I think being able to natively parallelize and combine graph operations with all the rest of polars filtering over the nodes attribute (an incredibly underspecified situation for graph frameworks). Also in all honesty I am being a bit biased but I would love to move all my non-gpu stack to polars to stay away from native python cpu processing. I end up always spending so much time in managing things that are trivial queries in polars for whatever data structure the package of the day wants.

abstractqqq commented 8 months ago

@furlat

I believe I have a working eigenvector centrality. See the branch here: https://github.com/abstractqqq/polars_ds_extension/tree/graph and take a look in graph.py.

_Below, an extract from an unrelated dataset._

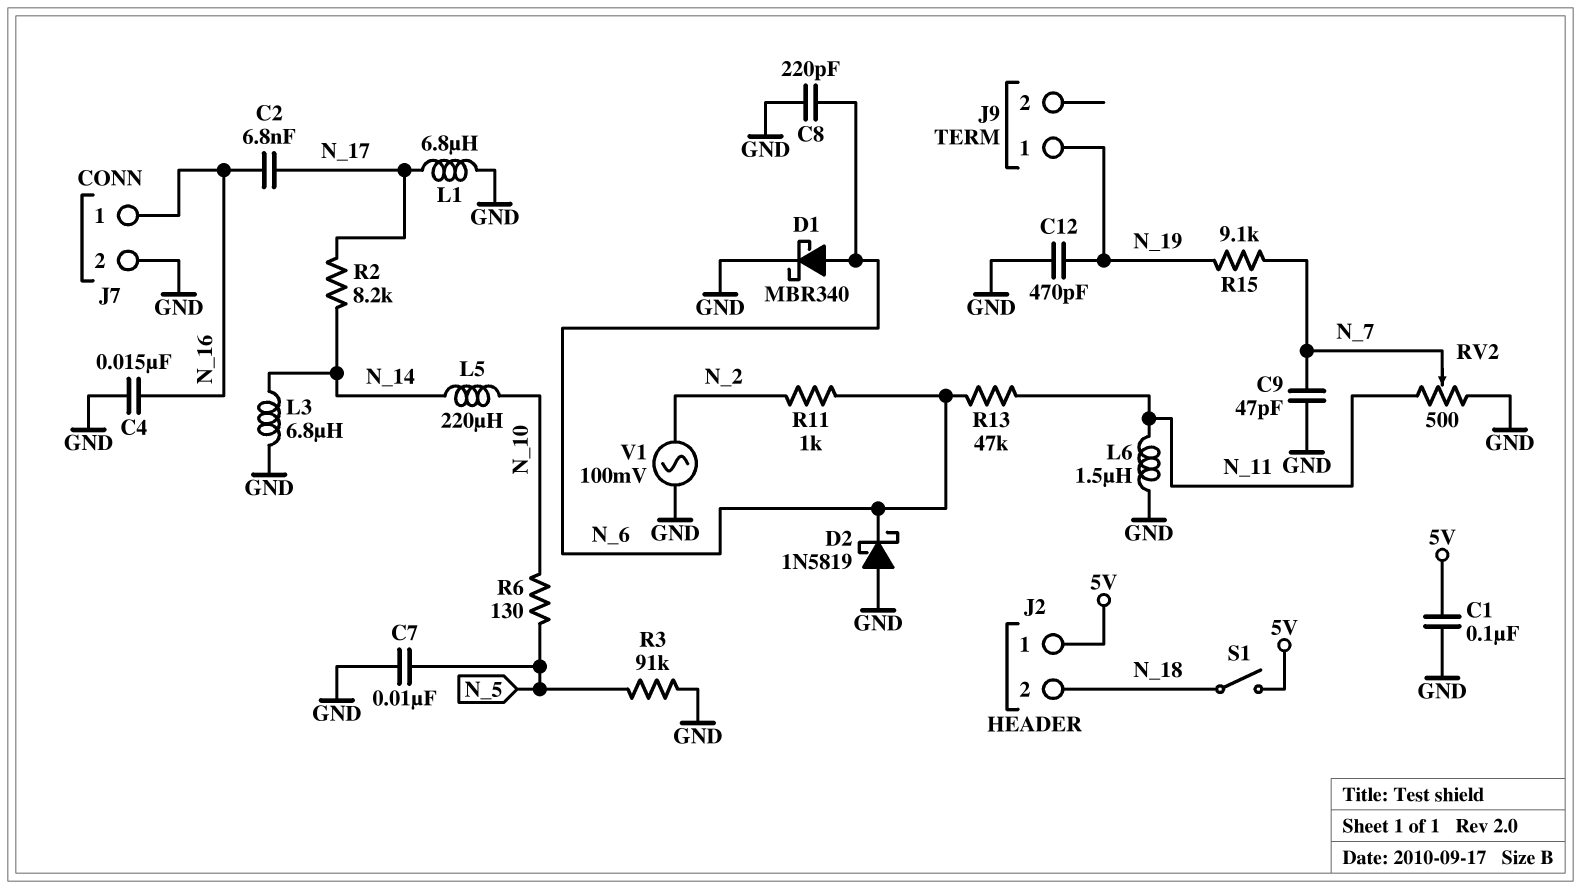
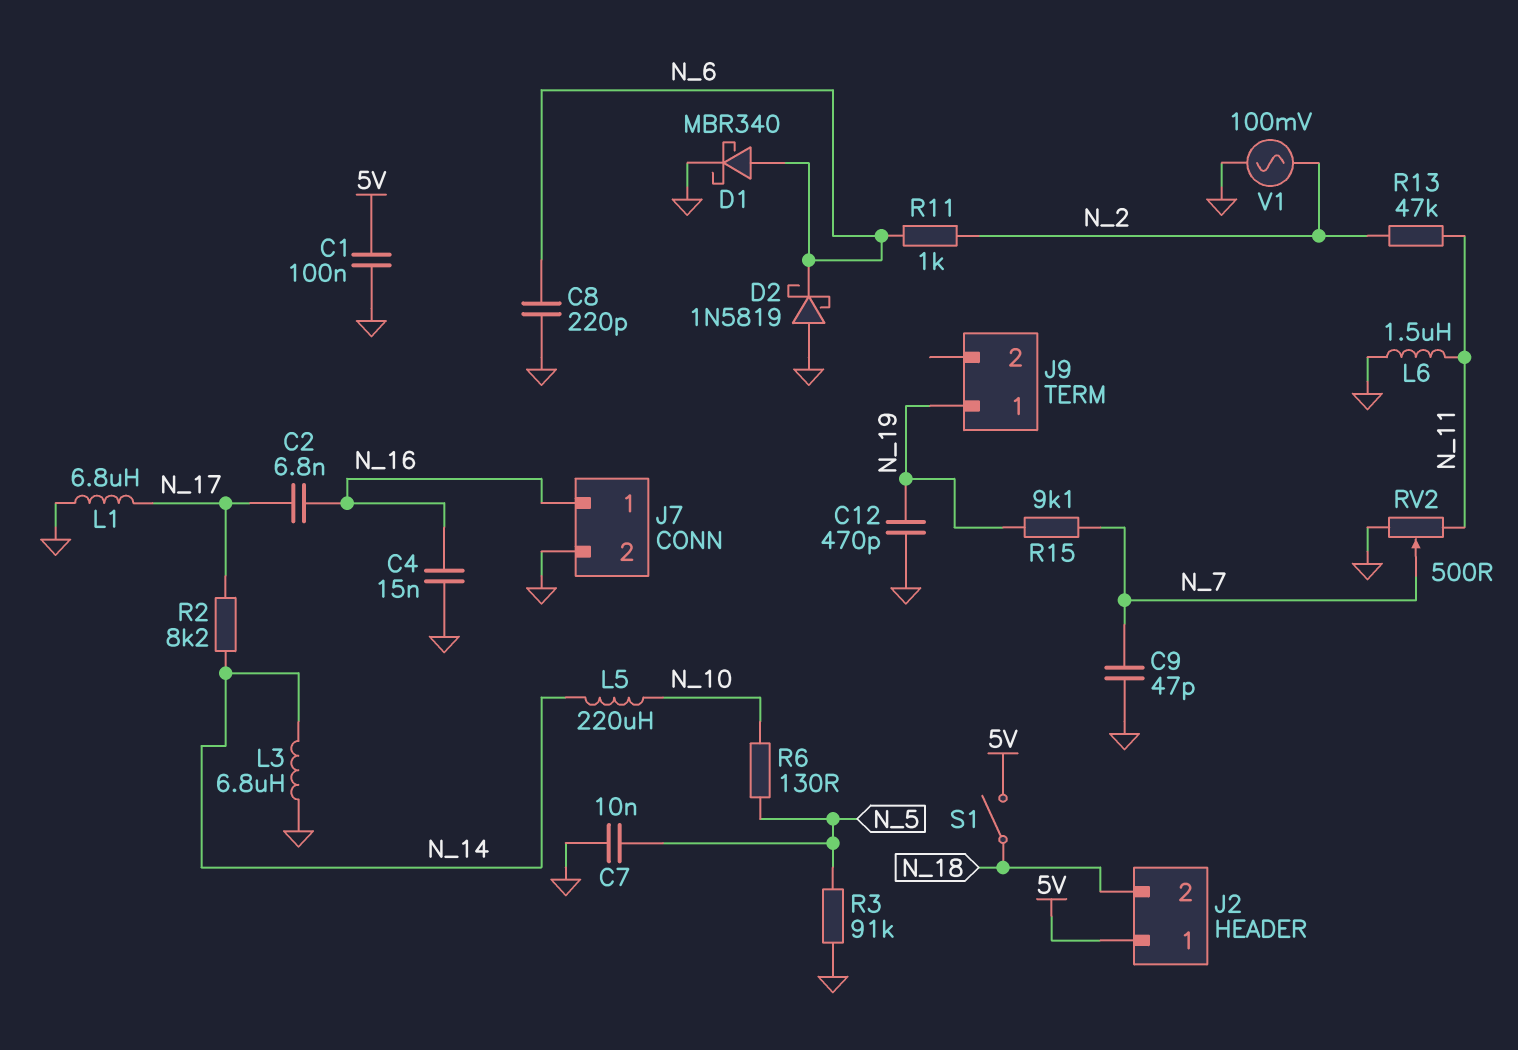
R13: 47k (N_6, N_11) -> 47k (N_2, N_11)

It is pretty slow rn, taking 2.8ms for 1000 rows, each with 10-150 neighbors. I also added query_radius_ptwise to help me generate these edge list with unequal sizes. You can find it in examples.ipynb.

Will you be interested in testing it? (That would require you to build and compile the package locally). The reason I am asking is that I am mostly learning these topics as I go and it would be great if someone can help me with testing and debugging.

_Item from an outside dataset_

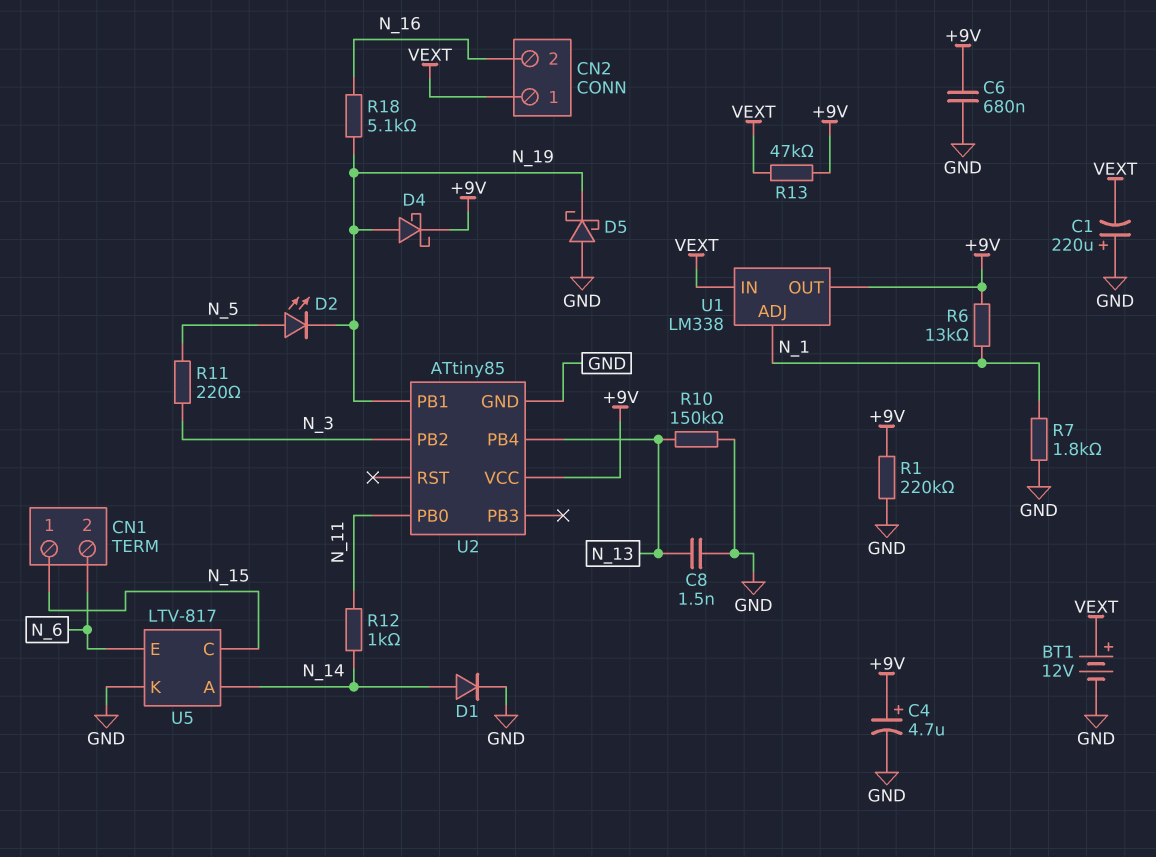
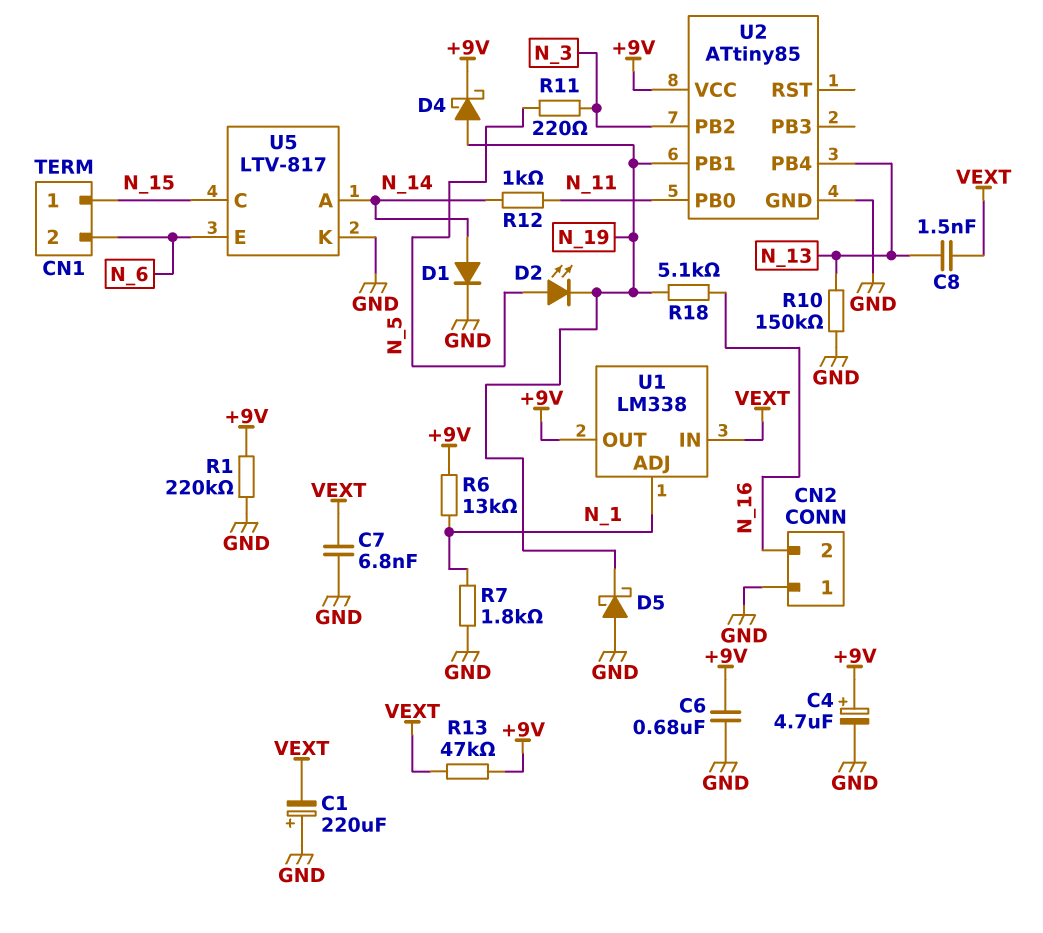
BT1: 12V (plus VEXT, minus GND) -> none
C7: none -> 6.8nF (GND, VEXT)
C8: 1.5nF (GND, N_13) -> 1.5nF (N_13, VEXT)
CN2 pin 1: VEXT -> GND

furlat commented 8 months ago

whaooo! Definetely yes, unfortunately I can't help for the immediate next 3 days, but from next week I can dedicate quite some time to testing and helping on the python side!

Also interesting github https://github.com/Splines/fast-louvain . fast-louvain is quite a formidable algo and easily extend to temporal or multiplexed graphs, again it does not seems fully completed but it has also a nice manual on the graph theory part https://splines.github.io/fast-louvain/modularity/formula.html

abstractqqq commented 7 months ago

Some graph stuff is there. But on second thought I really think a separate data structure is ideal for Graph. As long as the graph structure can return arrays/things that can easily be turned into Series, I think they can work with dataframes. Having graph queries work with lazy frames is like a dream.. Building a graph takes a lot of effort, and they cannot really be re-used when they are expressions, and graph algorithms are typically slower than the rest of the expressions...

So after some experimentation with graph expressions, I think the API you proposed above makes more sense, although it has to be altered to some extent.. I will try to make more progress in v.0.3.x

furlat commented 7 months ago

Hi! Unfortunately I have a big presentation tomorrow and got a bit delayed on my testing I will start playing around with the package again from the week-end and will be able to give you some proper feedback.

I have some ideas regarding your points above but I am not sure they are correct, so I will first take my time to play around with the graph algos (and benchmark vs dumping to numpy) and update you asap!

abstractqqq commented 7 months ago

Hi! Unfortunately I have a big presentation tomorrow and got a bit delayed on my testing I will start playing around with the package again from the week-end and will be able to give you some proper feedback.

I have some ideas regarding your points above but I am not sure they are correct, so I will first take my time to play around with the graph algos (and benchmark vs dumping to numpy) and update you asap!

No worries and no rush. I have decided to implement most graph algos first as expressions, just to make it convenient to use first, despite it being slow (possibly cannot be any faster).

FYI, I am planning to release v0.3.1 soon. Graph is refactored and the petgraph crate is used instead of Pathfinding.

abstractqqq commented 1 month ago

Won't fix. Graph related features will no longer be supported..